This post is on the Internal Enslavement web board.

Mon 9 Feb 09, 5:39 PM
moebius_slave
US(LA), 3 yrs

n's thread about 'if society were different' got me thinking...

and i went back and forth about making a separate thread about this because in no way did i want to hijack that one and turn it into something else. but it really is a different topic that what n had started out with.

i know W/we are all in different locations and i was wondering what the general ...um...temperament of the local society was in E/everyones area is.... not so much the acceptability of M/s, D/s, BDSM, etc per se...but acceptability of anything that doesn't quite fit into the 'norm' of life. such as this lifestyle, piercings, extreme ink, hairstyles, things that are visible from the outside...

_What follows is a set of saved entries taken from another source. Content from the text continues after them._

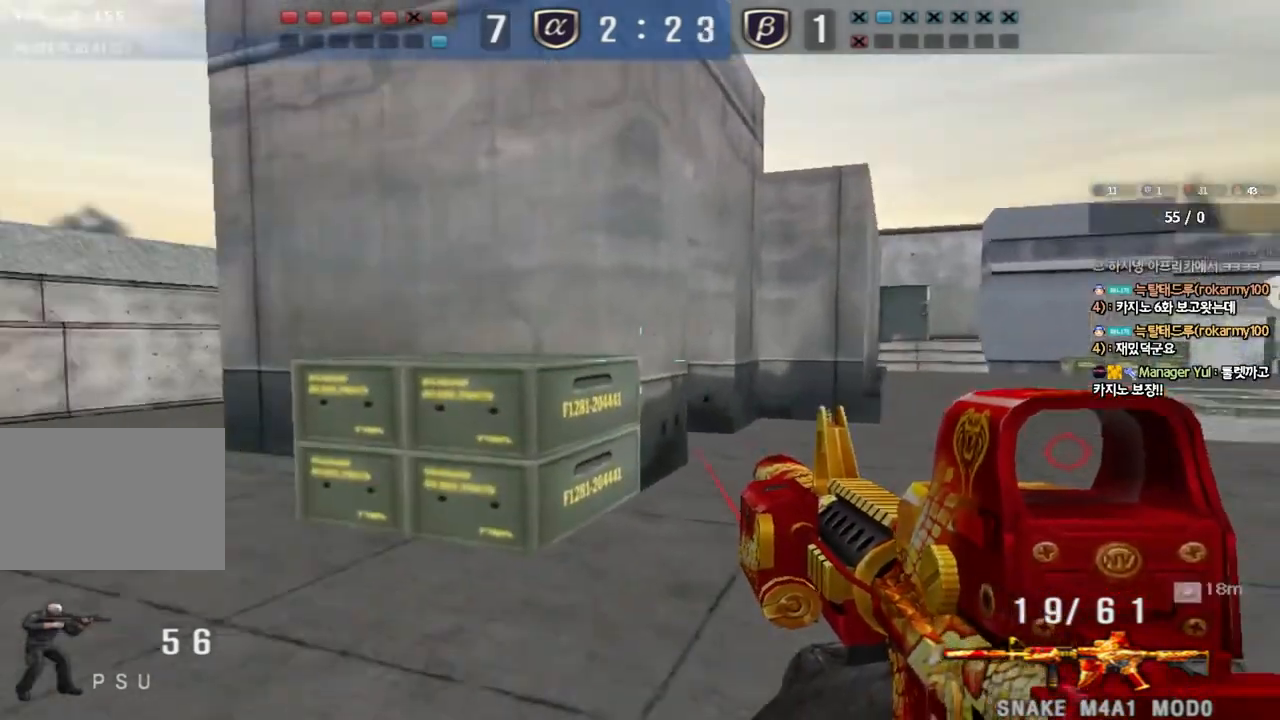
{"keys": ["a", "w"], "events": [[183, "ctrl", "down"], [183, "w", "up"], [200, "a", "up"], [283, "ctrl", "up"], [300, "a", "down"], [300, "w", "down"]]}
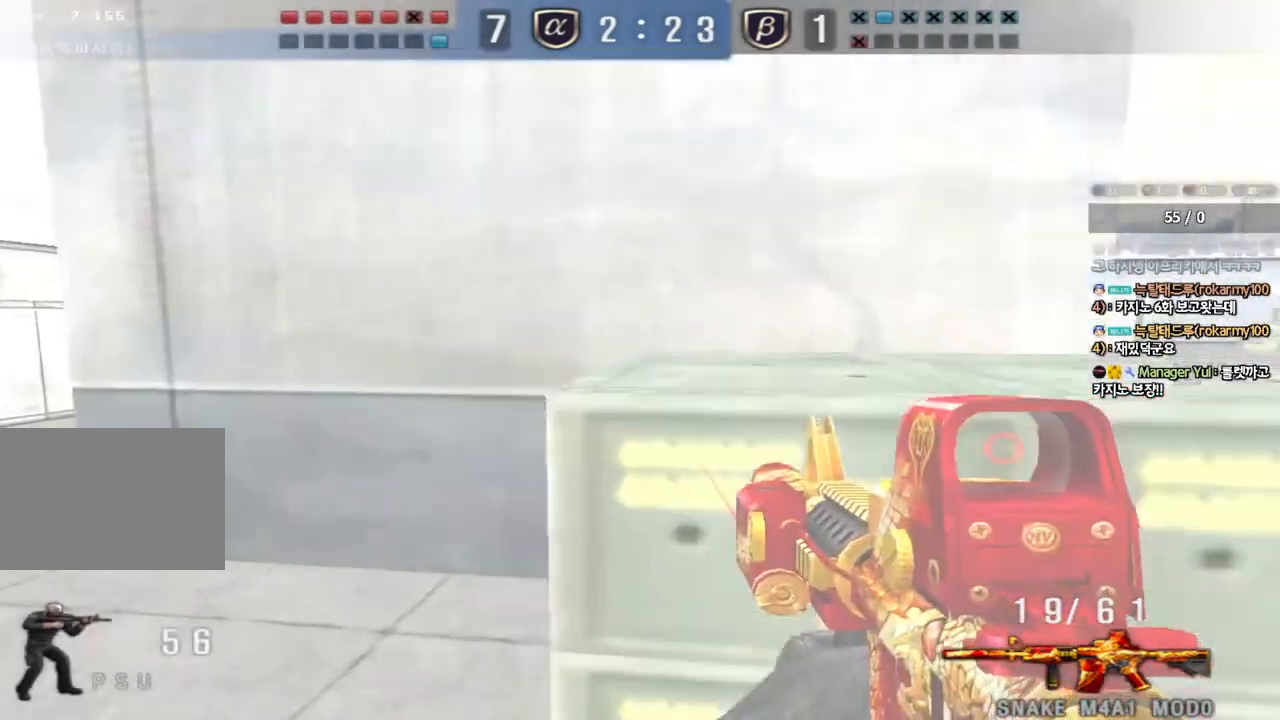
{"keys": ["a", "w"], "events": [[83, "ctrl", "down"], [100, "w", "up"], [133, "a", "up"], [217, "a", "down"], [217, "ctrl", "up"], [217, "w", "down"]]}
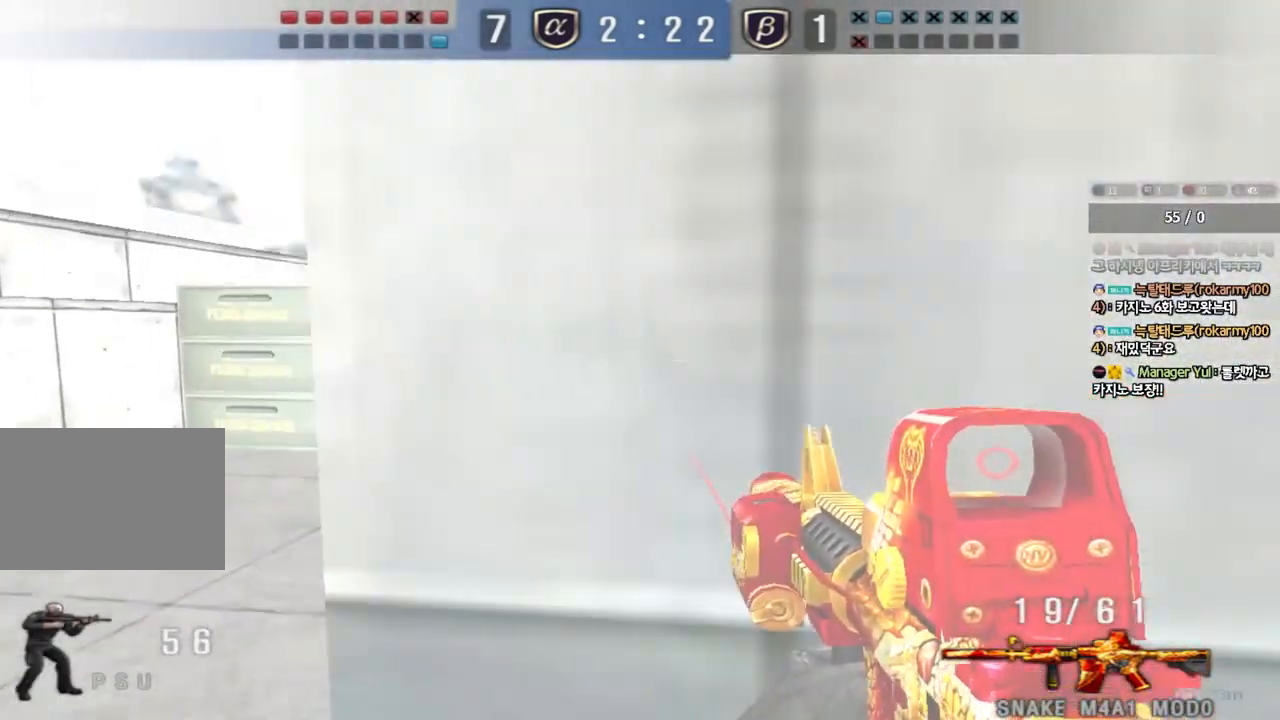
{"keys": ["a", "ctrl", "space"], "events": [[150, "w", "up"], [167, "ctrl", "down"], [200, "a", "up"], [250, "ctrl", "up"], [267, "d", "down"], [267, "w", "down"], [400, "ctrl", "down"], [417, "d", "up"], [433, "w", "up"], [450, "space", "down"], [500, "a", "down"]]}
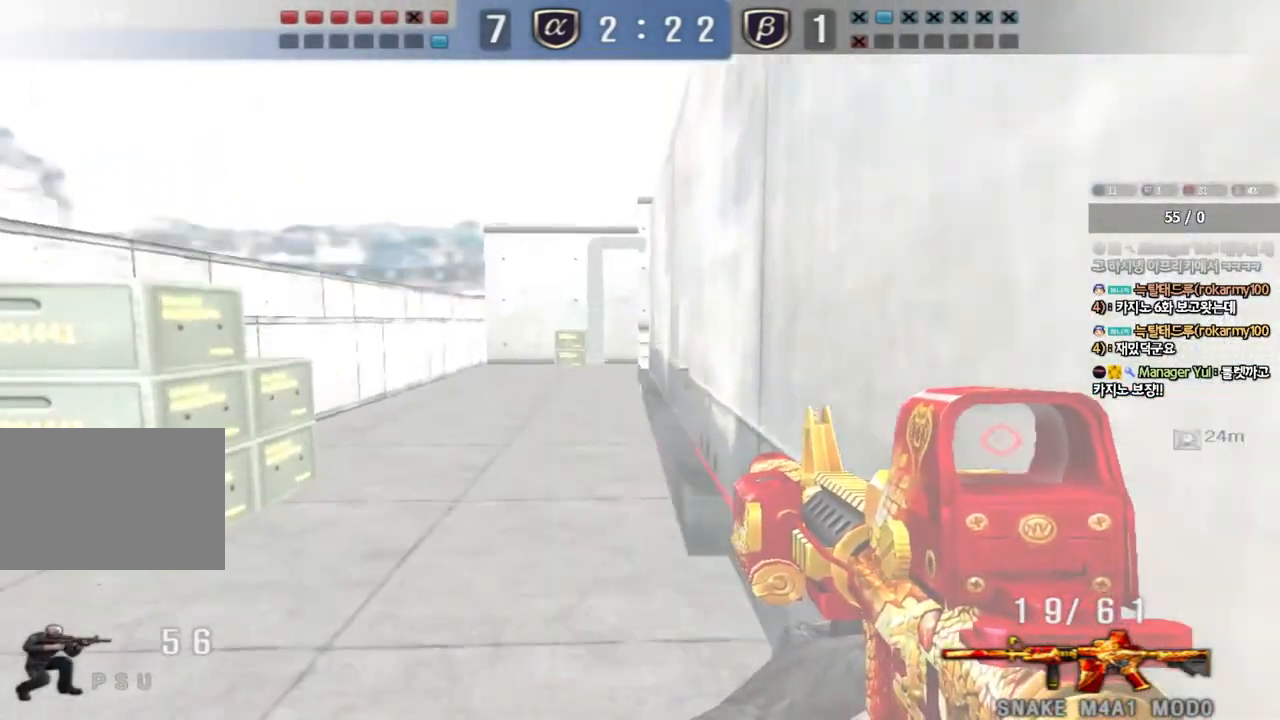
{"keys": ["d", "w"], "events": [[17, "w", "down"], [33, "ctrl", "up"], [50, "space", "up"], [150, "ctrl", "down"], [300, "ctrl", "up"], [333, "a", "up"], [383, "ctrl", "down"], [400, "d", "down"], [500, "ctrl", "up"]]}
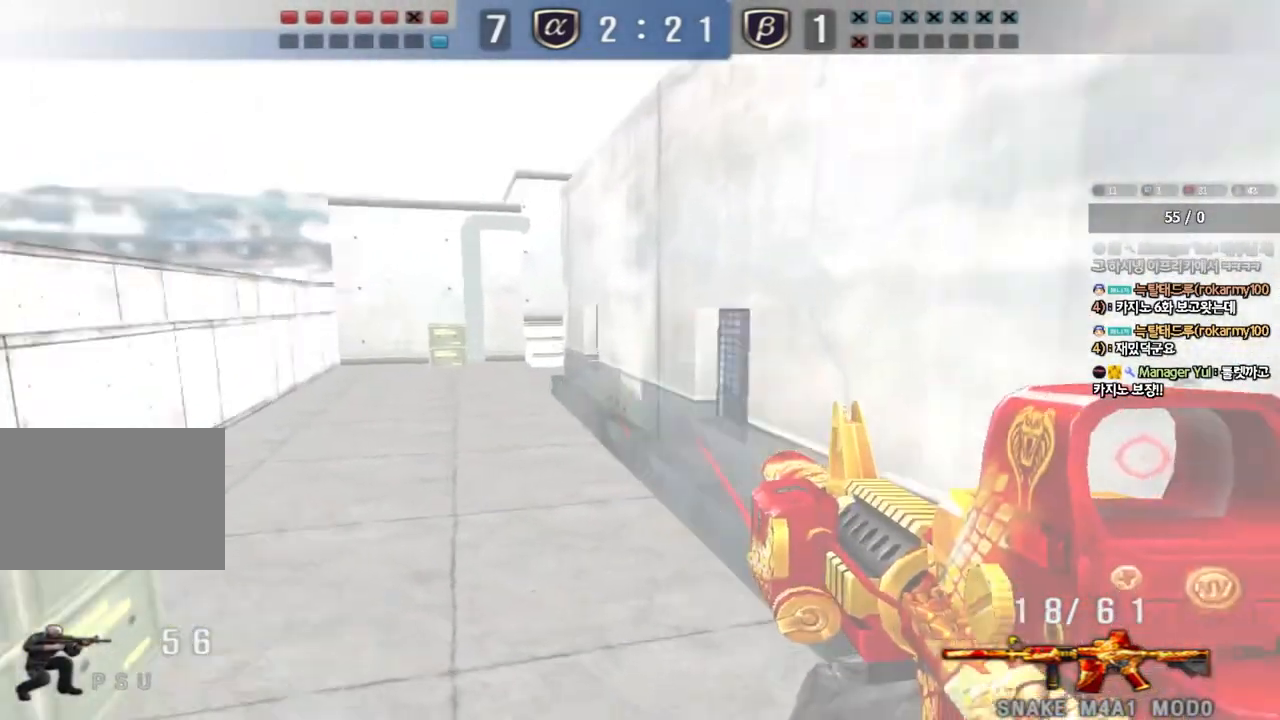
{"keys": ["d", "w"], "events": [[383, "ctrl", "down"], [383, "d", "up"], [400, "w", "up"], [483, "ctrl", "up"], [483, "d", "down"], [483, "w", "down"]]}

i am originally from illinois (US) and it seems that there are far, far less people there that tend to be visibly 'outside the box' there are a few people with tats and almost none that i recall with any major piercings or wild colored hair, etc....much less anyone sitting at his/her Owners feet or using any certain Titles in public.

the town im from was maybe 75,000 people while i was growing up and is near 200,000 people today. even when i go there to visit, i don't see much in public worth commenting on. when i was in school there were your usual classes...stoners, jocks, preppies, blah blah blah....

since moving to the south (alabama), right now i am living in a town of maybe 15-20,000 people and have met more gay, pierced, inked, wild haired, and goth people than i ever have in my entire life....and no one cares. everyone gets along with everyone here.

in my career of 7 years at the call center, it was 'normal' to see everyone sharing in each others lives...true friends, laughing and hugging daily. (ya, we are a bunch of huggers around here, screw the 'workplace etiquette rules :-D )

not just sharing, but true, honest, friendship, it was nothing to see a 20 year old heavily pierced, inked, big, scary guy getting a hug from a 65 year old woman and often too see them having lunch together. (im using them as an example, there was lots of mixes like that and never the same two people so its not like they were a 'couple', lol)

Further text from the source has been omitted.